--- Assignment ---
Among the lines of the entries below, count those containing the word "round" and answer with the number only.

--- Stored items from a collection ---
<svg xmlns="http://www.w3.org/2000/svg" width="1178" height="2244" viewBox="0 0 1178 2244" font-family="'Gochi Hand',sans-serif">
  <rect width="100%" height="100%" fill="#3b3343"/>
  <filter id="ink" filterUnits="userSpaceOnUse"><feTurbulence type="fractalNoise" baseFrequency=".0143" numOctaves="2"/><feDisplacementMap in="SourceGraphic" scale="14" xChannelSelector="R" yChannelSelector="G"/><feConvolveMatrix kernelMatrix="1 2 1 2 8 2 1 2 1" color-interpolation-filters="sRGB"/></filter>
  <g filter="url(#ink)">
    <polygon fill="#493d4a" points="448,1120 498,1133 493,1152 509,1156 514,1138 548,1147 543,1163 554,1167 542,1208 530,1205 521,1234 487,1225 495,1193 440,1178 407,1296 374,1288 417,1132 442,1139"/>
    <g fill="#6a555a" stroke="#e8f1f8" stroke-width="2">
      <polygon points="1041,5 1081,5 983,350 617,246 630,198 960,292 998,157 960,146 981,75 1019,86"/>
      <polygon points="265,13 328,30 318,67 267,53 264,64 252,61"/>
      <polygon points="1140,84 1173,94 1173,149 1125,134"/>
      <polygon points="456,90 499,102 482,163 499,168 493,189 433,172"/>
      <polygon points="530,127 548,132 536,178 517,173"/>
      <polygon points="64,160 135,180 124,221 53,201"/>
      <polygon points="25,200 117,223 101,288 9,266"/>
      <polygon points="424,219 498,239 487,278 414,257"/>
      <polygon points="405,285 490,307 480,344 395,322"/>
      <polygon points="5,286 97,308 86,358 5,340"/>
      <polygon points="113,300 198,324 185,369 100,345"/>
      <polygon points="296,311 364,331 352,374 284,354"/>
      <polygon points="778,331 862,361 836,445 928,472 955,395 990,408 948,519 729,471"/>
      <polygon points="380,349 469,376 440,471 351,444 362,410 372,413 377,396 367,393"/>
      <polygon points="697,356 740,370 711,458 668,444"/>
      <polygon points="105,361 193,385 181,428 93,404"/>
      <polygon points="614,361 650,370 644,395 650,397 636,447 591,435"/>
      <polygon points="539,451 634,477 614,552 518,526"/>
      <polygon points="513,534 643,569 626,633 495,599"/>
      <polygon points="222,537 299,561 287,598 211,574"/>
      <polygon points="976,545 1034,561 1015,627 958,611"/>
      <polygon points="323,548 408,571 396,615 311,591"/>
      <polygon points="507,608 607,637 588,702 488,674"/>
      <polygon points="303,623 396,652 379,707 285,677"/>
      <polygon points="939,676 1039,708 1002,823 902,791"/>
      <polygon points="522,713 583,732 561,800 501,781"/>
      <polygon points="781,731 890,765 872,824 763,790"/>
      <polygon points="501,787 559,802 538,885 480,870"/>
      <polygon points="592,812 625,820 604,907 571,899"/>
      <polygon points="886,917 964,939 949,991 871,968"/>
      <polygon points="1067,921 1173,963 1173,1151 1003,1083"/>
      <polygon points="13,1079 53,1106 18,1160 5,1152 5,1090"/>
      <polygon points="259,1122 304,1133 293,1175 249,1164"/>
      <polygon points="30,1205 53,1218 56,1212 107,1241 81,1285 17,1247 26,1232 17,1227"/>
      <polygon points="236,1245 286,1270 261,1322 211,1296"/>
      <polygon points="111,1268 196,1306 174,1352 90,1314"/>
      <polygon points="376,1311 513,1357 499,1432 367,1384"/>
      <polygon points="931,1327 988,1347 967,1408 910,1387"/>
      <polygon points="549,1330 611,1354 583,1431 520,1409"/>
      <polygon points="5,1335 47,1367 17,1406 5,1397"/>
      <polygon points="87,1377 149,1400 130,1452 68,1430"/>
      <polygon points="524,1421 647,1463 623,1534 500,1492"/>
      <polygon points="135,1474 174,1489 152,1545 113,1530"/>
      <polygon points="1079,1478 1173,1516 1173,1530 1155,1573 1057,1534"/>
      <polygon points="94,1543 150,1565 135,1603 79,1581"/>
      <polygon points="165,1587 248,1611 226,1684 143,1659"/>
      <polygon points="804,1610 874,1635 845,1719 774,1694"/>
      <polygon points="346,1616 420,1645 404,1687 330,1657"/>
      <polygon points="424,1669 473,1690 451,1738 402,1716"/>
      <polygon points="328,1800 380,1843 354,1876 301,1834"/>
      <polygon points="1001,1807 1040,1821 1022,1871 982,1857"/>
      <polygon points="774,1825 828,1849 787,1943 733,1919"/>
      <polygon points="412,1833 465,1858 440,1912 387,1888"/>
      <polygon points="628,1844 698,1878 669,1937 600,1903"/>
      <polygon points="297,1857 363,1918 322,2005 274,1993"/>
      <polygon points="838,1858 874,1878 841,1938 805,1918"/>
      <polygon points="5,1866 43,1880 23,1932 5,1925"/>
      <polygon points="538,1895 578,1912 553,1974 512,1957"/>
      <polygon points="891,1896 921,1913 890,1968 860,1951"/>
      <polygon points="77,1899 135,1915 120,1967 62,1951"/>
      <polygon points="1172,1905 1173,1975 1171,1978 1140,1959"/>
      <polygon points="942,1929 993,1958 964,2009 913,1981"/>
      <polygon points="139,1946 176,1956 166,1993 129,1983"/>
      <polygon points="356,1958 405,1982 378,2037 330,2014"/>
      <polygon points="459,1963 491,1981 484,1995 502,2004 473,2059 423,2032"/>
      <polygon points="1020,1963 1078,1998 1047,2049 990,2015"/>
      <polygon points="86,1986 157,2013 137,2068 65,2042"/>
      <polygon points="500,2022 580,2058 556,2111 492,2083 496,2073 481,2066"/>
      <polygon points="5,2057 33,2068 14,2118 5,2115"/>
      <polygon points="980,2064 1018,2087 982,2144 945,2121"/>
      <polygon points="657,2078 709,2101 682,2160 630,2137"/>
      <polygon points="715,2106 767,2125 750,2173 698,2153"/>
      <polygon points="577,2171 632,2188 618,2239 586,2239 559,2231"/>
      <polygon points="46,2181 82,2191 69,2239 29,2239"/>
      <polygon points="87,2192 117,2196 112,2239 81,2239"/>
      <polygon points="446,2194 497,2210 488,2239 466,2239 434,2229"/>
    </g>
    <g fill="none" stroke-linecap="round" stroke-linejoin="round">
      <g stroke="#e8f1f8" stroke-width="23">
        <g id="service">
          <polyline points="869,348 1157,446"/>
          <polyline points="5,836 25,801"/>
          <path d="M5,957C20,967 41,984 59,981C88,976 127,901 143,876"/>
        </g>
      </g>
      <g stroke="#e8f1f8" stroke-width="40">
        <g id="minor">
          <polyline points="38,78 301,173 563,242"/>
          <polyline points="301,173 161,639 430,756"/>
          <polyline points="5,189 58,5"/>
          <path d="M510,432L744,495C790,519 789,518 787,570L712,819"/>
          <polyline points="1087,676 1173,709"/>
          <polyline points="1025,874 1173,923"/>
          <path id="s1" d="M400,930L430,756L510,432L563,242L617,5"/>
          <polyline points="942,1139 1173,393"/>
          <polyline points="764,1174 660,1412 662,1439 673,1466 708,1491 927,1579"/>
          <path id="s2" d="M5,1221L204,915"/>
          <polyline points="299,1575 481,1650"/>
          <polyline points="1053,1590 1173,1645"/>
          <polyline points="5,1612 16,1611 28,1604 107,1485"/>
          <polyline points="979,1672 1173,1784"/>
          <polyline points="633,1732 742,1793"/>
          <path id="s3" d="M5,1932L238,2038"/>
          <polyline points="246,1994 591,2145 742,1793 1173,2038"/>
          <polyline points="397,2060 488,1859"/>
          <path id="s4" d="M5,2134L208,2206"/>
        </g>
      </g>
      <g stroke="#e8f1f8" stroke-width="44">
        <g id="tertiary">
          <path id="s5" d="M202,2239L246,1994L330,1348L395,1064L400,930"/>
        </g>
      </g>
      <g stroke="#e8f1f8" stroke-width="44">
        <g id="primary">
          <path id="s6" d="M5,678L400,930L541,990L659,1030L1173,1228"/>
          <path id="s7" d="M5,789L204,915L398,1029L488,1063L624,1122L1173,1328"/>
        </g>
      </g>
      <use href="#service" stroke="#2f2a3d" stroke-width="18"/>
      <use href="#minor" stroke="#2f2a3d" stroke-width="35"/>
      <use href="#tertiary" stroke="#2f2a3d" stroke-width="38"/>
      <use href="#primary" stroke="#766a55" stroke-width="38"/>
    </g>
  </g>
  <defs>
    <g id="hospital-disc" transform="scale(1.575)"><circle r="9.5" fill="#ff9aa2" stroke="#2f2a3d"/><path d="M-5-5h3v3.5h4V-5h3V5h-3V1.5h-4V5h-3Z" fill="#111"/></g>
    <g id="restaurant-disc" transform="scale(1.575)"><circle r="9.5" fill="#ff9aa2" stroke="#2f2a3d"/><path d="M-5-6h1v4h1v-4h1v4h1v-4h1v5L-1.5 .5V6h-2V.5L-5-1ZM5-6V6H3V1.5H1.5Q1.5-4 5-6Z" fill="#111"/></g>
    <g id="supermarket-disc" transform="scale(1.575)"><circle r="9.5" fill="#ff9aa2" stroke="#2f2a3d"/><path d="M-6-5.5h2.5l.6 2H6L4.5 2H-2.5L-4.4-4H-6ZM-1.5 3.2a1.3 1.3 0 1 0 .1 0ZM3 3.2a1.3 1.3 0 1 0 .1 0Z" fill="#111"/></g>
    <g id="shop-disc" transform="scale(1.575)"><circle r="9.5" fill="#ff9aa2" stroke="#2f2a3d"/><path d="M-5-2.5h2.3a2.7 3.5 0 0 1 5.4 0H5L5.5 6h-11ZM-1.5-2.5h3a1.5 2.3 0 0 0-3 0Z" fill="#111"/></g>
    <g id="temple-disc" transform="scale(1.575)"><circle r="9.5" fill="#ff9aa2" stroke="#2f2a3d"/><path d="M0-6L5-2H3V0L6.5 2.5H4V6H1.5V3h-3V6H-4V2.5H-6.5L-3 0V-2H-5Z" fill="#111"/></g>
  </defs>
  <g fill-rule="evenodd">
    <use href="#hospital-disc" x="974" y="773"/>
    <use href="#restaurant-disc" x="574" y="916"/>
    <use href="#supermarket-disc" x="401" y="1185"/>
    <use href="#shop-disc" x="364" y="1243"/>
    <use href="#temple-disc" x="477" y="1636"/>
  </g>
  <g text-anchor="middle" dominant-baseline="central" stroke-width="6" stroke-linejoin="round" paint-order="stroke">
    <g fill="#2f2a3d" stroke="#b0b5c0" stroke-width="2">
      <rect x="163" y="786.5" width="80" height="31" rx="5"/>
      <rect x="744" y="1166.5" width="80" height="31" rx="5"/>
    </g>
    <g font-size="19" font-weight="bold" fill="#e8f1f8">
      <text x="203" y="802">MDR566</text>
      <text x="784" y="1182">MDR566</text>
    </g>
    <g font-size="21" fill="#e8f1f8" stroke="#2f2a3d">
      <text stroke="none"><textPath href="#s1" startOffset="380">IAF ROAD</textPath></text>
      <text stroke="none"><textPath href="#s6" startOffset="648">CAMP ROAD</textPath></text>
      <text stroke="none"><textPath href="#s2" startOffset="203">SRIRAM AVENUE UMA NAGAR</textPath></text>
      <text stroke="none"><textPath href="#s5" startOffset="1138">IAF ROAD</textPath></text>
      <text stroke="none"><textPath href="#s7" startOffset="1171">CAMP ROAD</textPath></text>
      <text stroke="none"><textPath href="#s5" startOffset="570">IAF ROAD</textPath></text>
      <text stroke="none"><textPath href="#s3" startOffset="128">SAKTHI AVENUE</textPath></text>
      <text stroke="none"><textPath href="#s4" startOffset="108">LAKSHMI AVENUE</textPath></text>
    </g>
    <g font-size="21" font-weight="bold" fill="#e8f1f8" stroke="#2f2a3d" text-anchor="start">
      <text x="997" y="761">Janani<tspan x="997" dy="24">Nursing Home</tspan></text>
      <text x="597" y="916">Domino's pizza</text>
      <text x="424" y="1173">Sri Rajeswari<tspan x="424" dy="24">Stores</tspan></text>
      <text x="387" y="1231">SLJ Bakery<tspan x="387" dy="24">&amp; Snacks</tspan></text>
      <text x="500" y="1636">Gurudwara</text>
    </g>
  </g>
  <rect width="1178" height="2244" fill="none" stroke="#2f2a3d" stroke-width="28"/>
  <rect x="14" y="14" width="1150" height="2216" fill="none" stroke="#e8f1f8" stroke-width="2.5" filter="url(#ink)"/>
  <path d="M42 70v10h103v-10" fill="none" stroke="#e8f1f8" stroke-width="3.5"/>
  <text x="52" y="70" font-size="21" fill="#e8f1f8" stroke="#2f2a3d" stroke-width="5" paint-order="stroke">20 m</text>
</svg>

--- Answer for the task ---
2